* _Exercise_
Please write out the records below exactly, starting at the very beginning and ending at the line that contains "General Ledger Accountant (m/w/d)", including that line.

* _Study material_
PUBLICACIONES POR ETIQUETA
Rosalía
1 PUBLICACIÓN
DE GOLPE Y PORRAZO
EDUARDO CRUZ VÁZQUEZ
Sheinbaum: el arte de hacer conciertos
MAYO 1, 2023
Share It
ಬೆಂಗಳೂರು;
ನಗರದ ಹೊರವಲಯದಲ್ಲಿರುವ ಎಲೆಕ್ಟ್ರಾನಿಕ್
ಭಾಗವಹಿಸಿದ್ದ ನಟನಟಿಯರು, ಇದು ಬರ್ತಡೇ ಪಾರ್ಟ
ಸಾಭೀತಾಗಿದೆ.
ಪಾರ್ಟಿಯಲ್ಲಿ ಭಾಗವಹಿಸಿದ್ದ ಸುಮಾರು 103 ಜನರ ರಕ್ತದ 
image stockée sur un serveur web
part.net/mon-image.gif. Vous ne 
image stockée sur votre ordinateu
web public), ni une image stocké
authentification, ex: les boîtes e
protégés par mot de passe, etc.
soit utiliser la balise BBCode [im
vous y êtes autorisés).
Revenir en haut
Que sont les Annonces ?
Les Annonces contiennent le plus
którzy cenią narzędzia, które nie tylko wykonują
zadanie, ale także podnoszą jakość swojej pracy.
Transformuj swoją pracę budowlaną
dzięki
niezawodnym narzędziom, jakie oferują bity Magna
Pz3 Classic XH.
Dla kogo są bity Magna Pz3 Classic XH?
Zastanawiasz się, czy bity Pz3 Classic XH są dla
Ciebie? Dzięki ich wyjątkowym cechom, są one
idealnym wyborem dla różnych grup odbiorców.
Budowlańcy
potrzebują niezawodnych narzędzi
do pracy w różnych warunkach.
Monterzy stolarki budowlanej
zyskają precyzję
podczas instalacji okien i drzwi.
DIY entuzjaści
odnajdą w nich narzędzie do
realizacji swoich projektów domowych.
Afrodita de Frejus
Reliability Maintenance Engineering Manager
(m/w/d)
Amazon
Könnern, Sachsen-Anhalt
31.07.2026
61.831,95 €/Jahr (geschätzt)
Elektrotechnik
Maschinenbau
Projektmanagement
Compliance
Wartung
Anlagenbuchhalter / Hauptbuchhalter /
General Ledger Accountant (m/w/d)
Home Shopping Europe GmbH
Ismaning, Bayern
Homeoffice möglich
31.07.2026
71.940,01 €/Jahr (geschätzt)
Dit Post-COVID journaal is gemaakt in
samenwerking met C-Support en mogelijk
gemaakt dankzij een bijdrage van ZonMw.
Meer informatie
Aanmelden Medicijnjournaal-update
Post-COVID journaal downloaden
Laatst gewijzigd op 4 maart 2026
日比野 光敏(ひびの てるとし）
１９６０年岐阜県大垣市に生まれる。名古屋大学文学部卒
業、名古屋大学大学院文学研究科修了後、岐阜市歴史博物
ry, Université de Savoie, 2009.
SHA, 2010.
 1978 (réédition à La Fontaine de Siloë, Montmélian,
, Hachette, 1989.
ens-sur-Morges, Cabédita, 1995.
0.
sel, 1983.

* _Answer area_
PUBLICACIONES POR ETIQUETA
Rosalía
1 PUBLICACIÓN
DE GOLPE Y PORRAZO
EDUARDO CRUZ VÁZQUEZ
Sheinbaum: el arte de hacer conciertos
MAYO 1, 2023
Share It
ಬೆಂಗಳೂರು;
ನಗರದ ಹೊರವಲಯದಲ್ಲಿರುವ ಎಲೆಕ್ಟ್ರಾನಿಕ್
ಭಾಗವಹಿಸಿದ್ದ ನಟನಟಿಯರು, ಇದು ಬರ್ತಡೇ ಪಾರ್ಟ
ಸಾಭೀತಾಗಿದೆ.
ಪಾರ್ಟಿಯಲ್ಲಿ ಭಾಗವಹಿಸಿದ್ದ ಸುಮಾರು 103 ಜನರ ರಕ್ತದ 
image stockée sur un serveur web
part.net/mon-image.gif. Vous ne 
image stockée sur votre ordinateu
web public), ni une image stocké
authentification, ex: les boîtes e
protégés par mot de passe, etc.
soit utiliser la balise BBCode [im
vous y êtes autorisés).
Revenir en haut
Que sont les Annonces ?
Les Annonces contiennent le plus
którzy cenią narzędzia, które nie tylko wykonują
zadanie, ale także podnoszą jakość swojej pracy.
Transformuj swoją pracę budowlaną
dzięki
niezawodnym narzędziom, jakie oferują bity Magna
Pz3 Classic XH.
Dla kogo są bity Magna Pz3 Classic XH?
Zastanawiasz się, czy bity Pz3 Classic XH są dla
Ciebie? Dzięki ich wyjątkowym cechom, są one
idealnym wyborem dla różnych grup odbiorców.
Budowlańcy
potrzebują niezawodnych narzędzi
do pracy w różnych warunkach.
Monterzy stolarki budowlanej
zyskają precyzję
podczas instalacji okien i drzwi.
DIY entuzjaści
odnajdą w nich narzędzie do
realizacji swoich projektów domowych.
Afrodita de Frejus
Reliability Maintenance Engineering Manager
(m/w/d)
Amazon
Könnern, Sachsen-Anhalt
31.07.2026
61.831,95 €/Jahr (geschätzt)
Elektrotechnik
Maschinenbau
Projektmanagement
Compliance
Wartung
Anlagenbuchhalter / Hauptbuchhalter /
General Ledger Accountant (m/w/d)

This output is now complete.